The code above means exactly the same thing as:

combined = '{} plus {} is {}'.format(3, 4, 7)

However, the prepared statement syntax is not doing string interplation. The coincidence of syntax between PyMySQL's prepared queries and Python's string interpolation operator is misleading.

Prepared Queries

PyMySQL1 does prepared queries by have a two-argument version of the execute method, keeping the values separate from the static SQL and handing both to the DBMS separately:

curs.execute(sql_with_placeholders, list_of_values)

Armed with prepared queries, let's re-write some of the examples above. Here's how we can look up someone by NM:

def person_lookup_good(conn, nm):
    sql = 'select name,birthdate from person where nm = %s'
    curs = conn.dict_cursor(conn)
    curs.execute(sql, [nm])  # good
    info = curs.fetchone()
    return info

That was easy, and it doesn't require any further sanitizing of the inputs.

Here's the delete function:

def delete_by_nm_good(conn, nm):
    curs = dbi.cursor(conn)
    sql = 'delete from person where nm = %s'
    curs.execute(sql, [nm])
    conn.commit()

You can have any number of placeholders, and they correspond to values in order (just like function arguments and parameters). For example, if we have separate values for year, month and day of birth:

def lookup_by_birthdate_good(conn, year, month, date):
    curs = dbi.cursor(conn)
    sql = '''select nm, name, birthdate from person 
             where year(birthdate) = %s 
             and month(birthdate) = %s 
             and date(birthdate) = %s '''
    curs.execute(sql, [year, month, date])

Prepared Queries for Efficiency

In some contexts, a series of identical queries can be done more efficiently using prepared queries. The idea is a variation on how the DBMS works. We said it does this:

  • prepare the query:
    • parsing the query with placeholders
    • planning the execution of that query
  • executing the plan, dropping in the values

Suppose the DBMS prepares the following query:

select name, birthdate from person where nm = %s

and then we give it a list of NM values: (123, 234, 345 ...)

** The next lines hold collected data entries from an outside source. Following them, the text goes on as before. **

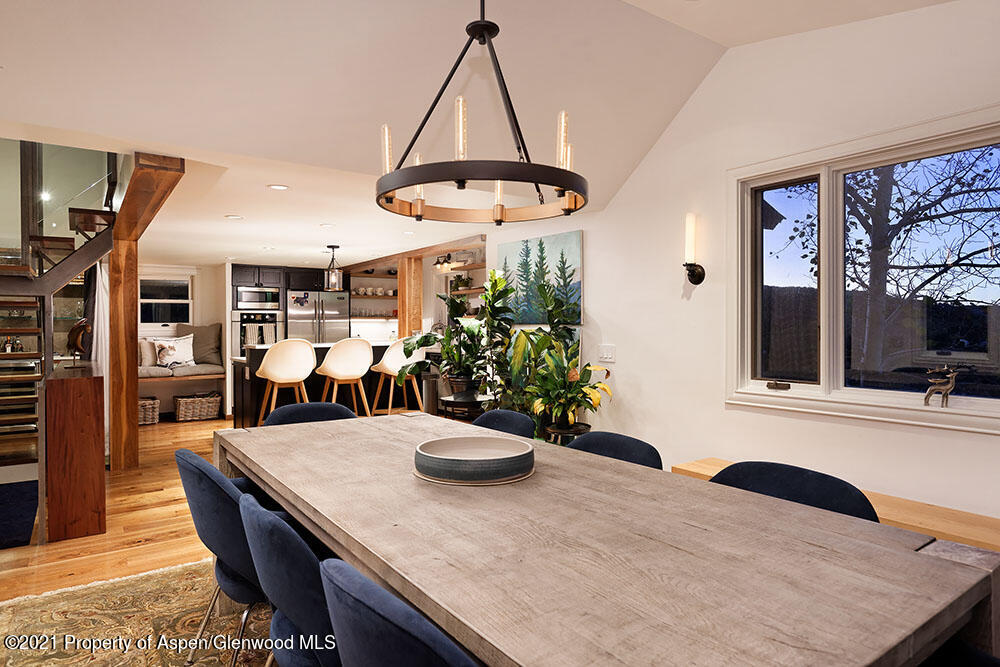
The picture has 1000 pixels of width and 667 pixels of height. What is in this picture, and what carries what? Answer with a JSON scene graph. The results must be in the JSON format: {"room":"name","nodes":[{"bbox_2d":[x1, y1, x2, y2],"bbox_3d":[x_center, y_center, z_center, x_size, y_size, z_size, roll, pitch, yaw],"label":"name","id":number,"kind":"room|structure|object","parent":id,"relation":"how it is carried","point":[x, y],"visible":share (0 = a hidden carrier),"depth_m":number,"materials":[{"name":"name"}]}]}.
{"room":"dining room","nodes":[
{"label":"dining room","id":0,"kind":"room"},
{"bbox_2d":[1,414,235,599],"bbox_3d":[-0.986,1.230,4.108,6.946,0.105,10.764,0,1,-35],"label":"floor","id":1,"kind":"structure","parent":0,"point":[141,531],"depth_m":3.66,"materials":[{"name":"brown wood"}]},
{"bbox_2d":[0,478,39,549],"bbox_3d":[-3.511,1.174,3.821,1.040,0.013,1.581,0,1,-35],"label":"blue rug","id":2,"kind":"object","parent":1,"relation":"on","point":[24,541],"visible":0.94,"depth_m":3.97,"materials":[{"name":"blue carpet"}]},
{"bbox_2d":[0,141,124,536],"bbox_3d":[-3.700,-0.436,3.941,2.062,3.358,2.645,0,1,-35],"label":"staircase","id":3,"kind":"structure","parent":1,"relation":"on","point":[45,282],"depth_m":4.20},
{"bbox_2d":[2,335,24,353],"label":"bottles","id":4,"kind":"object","parent":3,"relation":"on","point":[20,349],"visible":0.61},
{"bbox_2d":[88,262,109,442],"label":"curtain","id":5,"kind":"object","parent":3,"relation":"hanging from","point":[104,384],"visible":0.42,"depth_m":5.55,"materials":[{"name":"white fabric"}]},
{"bbox_2d":[46,363,105,542],"bbox_3d":[-2.871,0.716,4.139,0.288,0.950,1.452,0,1,-35],"label":"wooden cabinet","id":6,"kind":"object","parent":1,"relation":"on","point":[92,391],"visible":0.95,"depth_m":3.53,"materials":[{"name":"brown wood"}]},
{"bbox_2d":[66,318,90,366],"bbox_3d":[-2.877,0.072,4.184,0.199,0.351,0.187,0,1,11],"label":"decorative sculpture","id":7,"kind":"object","parent":6,"relation":"on","point":[79,325],"visible":0.85,"depth_m":4.13,"materials":[{"name":"brown"}]},
{"bbox_2d":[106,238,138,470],"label":"wooden post","id":8,"kind":"object","parent":1,"relation":"on","point":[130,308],"visible":0.82,"depth_m":5.29,"materials":[{"name":"brown wood"}]},
{"bbox_2d":[0,555,277,666],"bbox_3d":[-0.417,1.210,1.944,2.730,0.014,3.268,0,1,-35],"label":"area rug","id":9,"kind":"object","parent":1,"relation":"on","point":[106,588],"visible":0.46,"depth_m":2.52,"materials":[{"name":"carpet"}]},
{"bbox_2d":[176,446,268,666],"bbox_3d":[-0.818,0.801,2.180,0.590,0.805,0.573,0,1,-35],"label":"dining chair","id":10,"kind":"object","parent":9,"relation":"on","point":[200,459],"visible":0.55,"depth_m":1.94,"materials":[{"name":"blue fabric"}]},
{"bbox_2d":[239,492,339,666],"bbox_3d":[-0.390,0.808,1.650,0.583,0.787,0.568,0,1,-35],"label":"dining chair","id":11,"kind":"object","parent":9,"relation":"on","point":[276,522],"visible":0.56,"depth_m":1.42,"materials":[{"name":"blue fabric"}]},
{"bbox_2d":[318,556,479,666],"bbox_3d":[-0.035,0.810,1.185,0.571,0.785,0.552,0,1,-35],"label":"dining chair","id":12,"kind":"object","parent":9,"relation":"on","point":[359,576],"visible":0.91,"depth_m":1.01,"materials":[{"name":"blue fabric"}]},
{"bbox_2d":[216,410,998,666],"bbox_3d":[-0.089,0.821,1.950,1.095,0.741,2.478,0,1,-35],"label":"dining table","id":13,"kind":"object","parent":9,"relation":"on","point":[944,568],"visible":0.91,"depth_m":1.27,"materials":[{"name":"brown wood"}]},
{"bbox_2d":[413,435,534,484],"bbox_3d":[-0.080,0.398,1.931,0.397,0.077,0.402,0,1,3],"label":"bowl","id":14,"kind":"object","parent":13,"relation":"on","point":[503,459],"visible":0.99,"depth_m":1.83,"materials":[{"name":"ceramic"}]},
{"bbox_2d":[709,460,878,521],"bbox_3d":[0.775,0.789,1.776,0.526,0.740,0.526,0,1,-35],"label":"dining chair","id":15,"kind":"object","parent":9,"relation":"on","point":[858,498],"visible":0.19,"depth_m":1.87,"materials":[{"name":"fabric"}]},
{"bbox_2d":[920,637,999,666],"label":"dining chair","id":16,"kind":"object","parent":9,"relation":"on","point":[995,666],"visible":0.35,"depth_m":1.32,"materials":[{"name":"fabric"}]},
{"bbox_2d":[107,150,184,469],"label":"wooden beam","id":17,"kind":"structure","parent":1,"relation":"on","point":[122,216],"depth_m":5.15,"materials":[{"name":"brown wood"}]},
{"bbox_2d":[138,395,159,425],"bbox_3d":[-4.526,0.976,7.673,0.421,0.320,0.453,0,1,-35],"label":"wicker basket","id":18,"kind":"object","parent":1,"relation":"on","point":[143,401],"visible":0.5,"depth_m":7.58,"materials":[{"name":"wicker"}]},
{"bbox_2d":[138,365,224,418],"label":"bench","id":19,"kind":"object","parent":1,"relation":"on","point":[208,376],"visible":0.49,"depth_m":7.99,"materials":[{"name":"wood"}]},
{"bbox_2d":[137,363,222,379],"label":"bench cushion","id":20,"kind":"object","parent":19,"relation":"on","point":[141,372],"visible":0.51,"depth_m":8.07,"materials":[{"name":"fabric"}]},
{"bbox_2d":[138,337,156,367],"bbox_3d":[-4.612,0.256,7.896,0.457,0.401,0.209,-1,1,-45],"label":"pillow","id":21,"kind":"object","parent":20,"relation":"on","point":[147,352],"visible":0.51,"depth_m":7.85,"materials":[{"name":"beige fabric"}]},
{"bbox_2d":[152,335,195,367],"bbox_3d":[-4.232,0.236,7.962,0.215,0.428,0.548,0,1,38],"label":"throw pillow","id":22,"kind":"object","parent":20,"relation":"on","point":[173,358],"visible":0.98,"depth_m":7.89,"materials":[{"name":"white fabric"}]},
{"bbox_2d":[176,323,222,365],"bbox_3d":[-4.105,0.149,8.338,0.585,0.588,0.306,0,1,-35],"label":"pillow","id":23,"kind":"object","parent":20,"relation":"on","point":[208,351],"visible":0.79,"depth_m":8.29,"materials":[{"name":"grey fabric"}]},
{"bbox_2d":[173,391,221,422],"bbox_3d":[-3.957,0.958,7.995,0.535,0.333,0.401,0,1,-35],"label":"wicker basket","id":24,"kind":"object","parent":1,"relation":"on","point":[194,405],"visible":0.99,"depth_m":7.85,"materials":[{"name":"wicker"}]},
{"bbox_2d":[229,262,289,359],"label":"oven cabinet","id":25,"kind":"object","parent":1,"relation":"on","point":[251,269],"visible":0.36,"depth_m":8.64,"materials":[{"name":"wood"}]},
{"bbox_2d":[234,286,279,310],"bbox_3d":[-3.544,-0.493,8.866,0.622,0.333,0.429,0,1,-35],"label":"microwave","id":26,"kind":"object","parent":25,"relation":"in","point":[249,298],"visible":0.95,"depth_m":8.68,"materials":[{"name":"silver metal"}]},
{"bbox_2d":[232,311,282,356],"bbox_3d":[-3.472,0.093,8.677,0.655,0.758,0.523,0,1,-35],"label":"wall oven","id":27,"kind":"object","parent":25,"relation":"in","point":[274,333],"visible":0.6,"depth_m":8.48,"materials":[{"name":"silver metal"}]},
{"bbox_2d":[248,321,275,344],"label":"dish towel","id":28,"kind":"object","parent":27,"relation":"hanging from","point":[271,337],"visible":0.63,"depth_m":8.41,"materials":[{"name":"white fabric"}]},
{"bbox_2d":[255,338,315,423],"bbox_3d":[-2.052,0.596,5.877,0.522,1.092,0.511,0,1,-35],"label":"bar stool","id":29,"kind":"object","parent":1,"relation":"on","point":[271,376],"visible":0.87,"depth_m":5.71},
{"bbox_2d":[263,402,354,426],"bbox_3d":[-0.957,0.780,3.184,0.549,0.792,0.568,0,1,-35],"label":"dining chair","id":30,"kind":"object","parent":1,"relation":"on","point":[325,405],"visible":0.19,"depth_m":3.32,"materials":[{"name":"blue fabric"}]},
{"bbox_2d":[285,289,351,342],"bbox_3d":[-2.725,0.218,8.981,0.876,1.689,0.771,0,1,-35],"label":"refrigerator","id":31,"kind":"object","parent":1,"relation":"on","point":[331,315],"visible":0.52,"depth_m":8.69,"materials":[{"name":"silver metal"}]},
{"bbox_2d":[231,341,406,426],"bbox_3d":[-1.891,0.631,6.841,1.934,0.997,0.812,0,1,-35],"label":"kitchen island","id":32,"kind":"object","parent":1,"relation":"on","point":[263,382],"visible":0.34,"depth_m":6.53,"materials":[{"name":"wood"}]},
{"bbox_2d":[315,338,373,414],"bbox_3d":[-1.559,0.589,6.150,0.521,1.090,0.513,0,1,-35],"label":"bar stool","id":33,"kind":"object","parent":1,"relation":"on","point":[357,374],"visible":0.88,"depth_m":5.98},
{"bbox_2d":[370,338,424,415],"bbox_3d":[-1.090,0.585,6.611,0.518,1.100,0.510,-1,1,-45],"label":"bar stool","id":34,"kind":"object","parent":1,"relation":"on","point":[390,362],"visible":0.76,"depth_m":6.45,"materials":[{"name":"white plastic"}]},
{"bbox_2d":[397,256,422,338],"bbox_3d":[-1.150,0.041,7.836,0.217,2.036,0.256,0,1,-35],"label":"wooden post","id":35,"kind":"object","parent":1,"relation":"on","point":[408,296],"visible":0.57,"depth_m":7.74,"materials":[{"name":"brown wood"}]},
{"bbox_2d":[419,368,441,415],"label":"trash can","id":36,"kind":"object","parent":1,"relation":"on","point":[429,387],"visible":0.46,"depth_m":6.91,"materials":[{"name":"silver metal"}]},
{"bbox_2d":[438,391,492,422],"bbox_3d":[-0.267,0.836,5.057,0.478,0.637,0.481,0,1,-35],"label":"plant stand","id":37,"kind":"object","parent":1,"relation":"on","point":[462,405],"visible":0.49,"depth_m":4.90,"materials":[{"name":"black"}]},
{"bbox_2d":[395,268,505,404],"bbox_3d":[-0.377,0.061,5.546,0.897,1.211,0.907,0,1,-35],"label":"potted plant","id":38,"kind":"object","parent":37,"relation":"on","point":[417,343],"visible":0.85,"depth_m":5.43,"materials":[{"name":"green plant"}]},
{"bbox_2d":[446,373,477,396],"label":"plant pot","id":39,"kind":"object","parent":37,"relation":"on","point":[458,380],"visible":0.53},
{"bbox_2d":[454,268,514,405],"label":"potted plant","id":40,"kind":"object","parent":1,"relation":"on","point":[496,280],"visible":0.8,"depth_m":5.13,"materials":[{"name":"green plant"}]},
{"bbox_2d":[473,408,536,438],"bbox_3d":[-0.122,0.787,2.933,0.561,0.795,0.529,0,1,-35],"label":"dining chair","id":41,"kind":"object","parent":1,"relation":"on","point":[503,413],"visible":0.21,"depth_m":3.04,"materials":[{"name":"blue fabric"}]},
{"bbox_2d":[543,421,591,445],"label":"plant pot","id":42,"kind":"object","parent":1,"relation":"on","point":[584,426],"visible":0.35,"depth_m":4.21,"materials":[{"name":"black"}]},
{"bbox_2d":[568,430,662,468],"bbox_3d":[0.324,0.794,2.313,0.557,0.784,0.523,0,1,-35],"label":"dining chair","id":43,"kind":"object","parent":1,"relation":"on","point":[638,452],"visible":0.15,"depth_m":2.43,"materials":[{"name":"blue fabric"}]},
{"bbox_2d":[670,457,999,550],"bbox_3d":[1.711,0.964,2.513,0.414,0.454,2.166,0,1,-35],"label":"wooden bench","id":44,"kind":"object","parent":1,"relation":"on","point":[983,533],"visible":0.16,"depth_m":2.48,"materials":[{"name":"brown wood"}]},
{"bbox_2d":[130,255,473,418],"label":"back wall","id":45,"kind":"structure","parent":0,"point":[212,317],"depth_m":8.35,"materials":[{"name":"white paint"}]},
{"bbox_2d":[138,272,192,328],"bbox_3d":[-4.646,-0.422,8.400,0.752,0.800,0.127,0,1,-35],"label":"far window","id":46,"kind":"structure","parent":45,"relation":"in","point":[147,300],"depth_m":8.42,"materials":[{"name":"white glass"}]},
{"bbox_2d":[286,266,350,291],"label":"cabinet above refrigerator","id":47,"kind":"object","parent":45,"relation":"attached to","point":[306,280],"visible":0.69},
{"bbox_2d":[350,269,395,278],"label":"wall shelf","id":48,"kind":"object","parent":45,"relation":"attached to","point":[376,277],"visible":0.61,"depth_m":9.29,"materials":[{"name":"brown wood"}]},
{"bbox_2d":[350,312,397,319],"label":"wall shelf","id":49,"kind":"object","parent":45,"relation":"attached to","point":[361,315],"visible":0.67,"depth_m":9.38,"materials":[{"name":"brown wood"}]},
{"bbox_2d":[349,265,399,332],"bbox_3d":[-1.918,-0.526,9.509,0.787,0.880,0.541,0,1,-35],"label":"wall shelf","id":50,"kind":"object","parent":45,"relation":"attached to","point":[359,296],"visible":0.58,"depth_m":9.40,"materials":[{"name":"wood"}]},
{"bbox_2d":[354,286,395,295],"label":"cup set","id":51,"kind":"object","parent":50,"relation":"on","point":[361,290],"visible":0.77,"depth_m":9.23,"materials":[{"name":"white ceramic"}]},
{"bbox_2d":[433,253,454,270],"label":"wall sconce","id":52,"kind":"object","parent":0,"point":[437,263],"visible":0.86,"depth_m":7.32,"materials":[{"name":"black metal"}]},
{"bbox_2d":[0,0,958,270],"bbox_3d":[-0.747,-1.352,3.029,5.277,0.404,8.124,0,1,-35],"label":"ceiling","id":53,"kind":"structure","parent":0,"point":[10,78],"depth_m":3.03,"materials":[{"name":"white paint"}]},
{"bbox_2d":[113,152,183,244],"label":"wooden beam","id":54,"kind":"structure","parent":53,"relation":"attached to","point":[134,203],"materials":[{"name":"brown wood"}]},
{"bbox_2d":[225,213,243,219],"bbox_3d":[-2.139,-0.935,4.935,0.154,0.010,0.158,0,1,-35],"label":"recessed light","id":55,"kind":"object","parent":53,"relation":"in","point":[231,216],"visible":0.98,"depth_m":4.91,"materials":[{"name":"white"}]},
{"bbox_2d":[267,183,289,190],"bbox_3d":[-1.424,-0.938,3.932,0.142,0.008,0.142,0,1,-35],"label":"recessed light","id":56,"kind":"object","parent":53,"relation":"in","point":[278,187],"visible":0.98,"depth_m":3.92,"materials":[{"name":"white"}]},
{"bbox_2d":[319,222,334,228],"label":"recessed light","id":57,"kind":"object","parent":53,"relation":"in","point":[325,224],"visible":0.98,"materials":[{"name":"white"}]},
{"bbox_2d":[325,245,342,290],"bbox_3d":[-1.813,-0.707,6.670,0.184,0.511,0.184,0,1,-35],"label":"pendant light","id":58,"kind":"object","parent":53,"relation":"hanging from","point":[333,247],"visible":1,"depth_m":6.64,"materials":[{"name":"clear glass"}]},
{"bbox_2d":[375,0,587,221],"bbox_3d":[-0.064,-0.938,2.079,0.727,1.026,0.734,0,1,-35],"label":"chandelier","id":59,"kind":"object","parent":53,"relation":"hanging from","point":[388,191],"visible":0.99,"depth_m":2.00,"materials":[{"name":"black metal"}]},
{"bbox_2d":[511,293,608,440],"bbox_3d":[0.436,0.343,4.474,0.692,0.980,0.715,0,1,-35],"label":"potted plant","id":60,"kind":"object","parent":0,"point":[558,409],"visible":0.88,"depth_m":4.39,"materials":[{"name":"green plant"}]},
{"bbox_2d":[479,0,999,525],"bbox_3d":[1.451,-0.262,3.411,0.163,2.965,6.492,0,1,-35],"label":"right wall","id":61,"kind":"structure","parent":0,"point":[601,314],"depth_m":3.44,"materials":[{"name":"white paint"}]},
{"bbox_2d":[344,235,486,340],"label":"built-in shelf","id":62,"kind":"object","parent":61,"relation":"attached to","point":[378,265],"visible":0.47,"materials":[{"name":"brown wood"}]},
{"bbox_2d":[431,260,484,272],"bbox_3d":[-0.426,-0.809,7.344,0.369,0.050,1.176,0,1,-35],"label":"wall shelf","id":63,"kind":"object","parent":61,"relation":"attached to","point":[478,265],"visible":0.62,"depth_m":7.27,"materials":[{"name":"brown wood"}]},
{"bbox_2d":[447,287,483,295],"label":"wall shelf","id":64,"kind":"object","parent":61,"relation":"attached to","point":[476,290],"visible":0.56,"depth_m":7.10,"materials":[{"name":"brown wood"}]},
{"bbox_2d":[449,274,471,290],"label":"potted plant","id":65,"kind":"object","parent":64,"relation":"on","point":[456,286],"visible":0.72,"depth_m":7.33,"materials":[{"name":"green plant"}]},
{"bbox_2d":[500,230,583,325],"bbox_3d":[0.319,-0.440,5.130,0.035,0.720,1.104,0,1,-35],"label":"painting","id":66,"kind":"object","parent":61,"relation":"attached to","point":[509,247],"visible":0.83,"depth_m":5.04},
{"bbox_2d":[598,344,615,361],"bbox_3d":[0.779,0.143,4.456,0.016,0.119,0.136,0,1,-35],"label":"light switch","id":67,"kind":"object","parent":61,"relation":"attached to","point":[609,354],"visible":0.98,"depth_m":4.45,"materials":[{"name":"white plastic"}]},
{"bbox_2d":[683,213,704,286],"bbox_3d":[1.142,-0.501,3.663,0.137,0.435,0.106,0,1,-35],"label":"wall sconce","id":68,"kind":"object","parent":61,"relation":"attached to","point":[693,275],"visible":0.99,"depth_m":3.64,"materials":[{"name":"black metal"}]},
{"bbox_2d":[726,106,999,433],"bbox_3d":[1.861,-0.245,2.842,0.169,1.348,1.702,0,1,-35],"label":"window","id":69,"kind":"structure","parent":61,"relation":"in","point":[783,393],"depth_m":3.03,"materials":[{"name":"glass"}]},
{"bbox_2d":[922,365,958,406],"bbox_3d":[1.883,0.222,2.615,0.083,0.187,0.140,0,1,-35],"label":"deer figurine","id":70,"kind":"object","parent":69,"relation":"on","point":[928,393],"visible":0.99,"depth_m":2.60,"materials":[{"name":"metal"}]},
{"label":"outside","id":71,"kind":"structure","parent":0,"visible":0},
{"label":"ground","id":72,"kind":"structure","parent":71,"visible":0},
{"bbox_2d":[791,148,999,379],"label":"tree","id":73,"kind":"object","parent":72,"relation":"on","point":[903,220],"visible":0.79,"depth_m":7.58,"materials":[{"name":"plant"}]}
]}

Then the execution looks like:

  • prepare the query:
    • parsing the query with placeholders
    • planning the execution of that query
  • executing the plan, dropping in 123
  • executing the plan, dropping in 234
  • executing the plan, dropping in 345
  • ...

The preparation only has to be done once, and the plan executed many times. If preparation is expensive, this saves time.

I believe that PyMySQL doesn't do this optimization, but I have worked with APIs that do. Something to keep in mind.

Summary

  • SQL injection is a real problem
  • It happens when untrustworthy data is parsed and executed with the SQL code
  • It can be avoided by sanitizing the untrustworthy data, but even better...
  • Use prepared queries to keep the untrustworthy data from being parsed at all.

  1. to be honest, PyMySQL doesn't do real prepared queries. To do so, the API would have to send the first argument across the network separately from the second argument, where the first argument would be parsed and compiled and then combined with the second for execution. Instead, PyMySQL fakes prepared queries by escaping the SQL (essentially using the "sanitize the inputs" approach) and sending a single string to the DBMS. However, we will pretend that PyMySQL is doing the right thing and rely on it. I am not aware of any exploits of PyMySQL. We will even continue to call this "prepared queries", even though that's not really accurate. But I want to be honest with you about what PyMySQL is doing.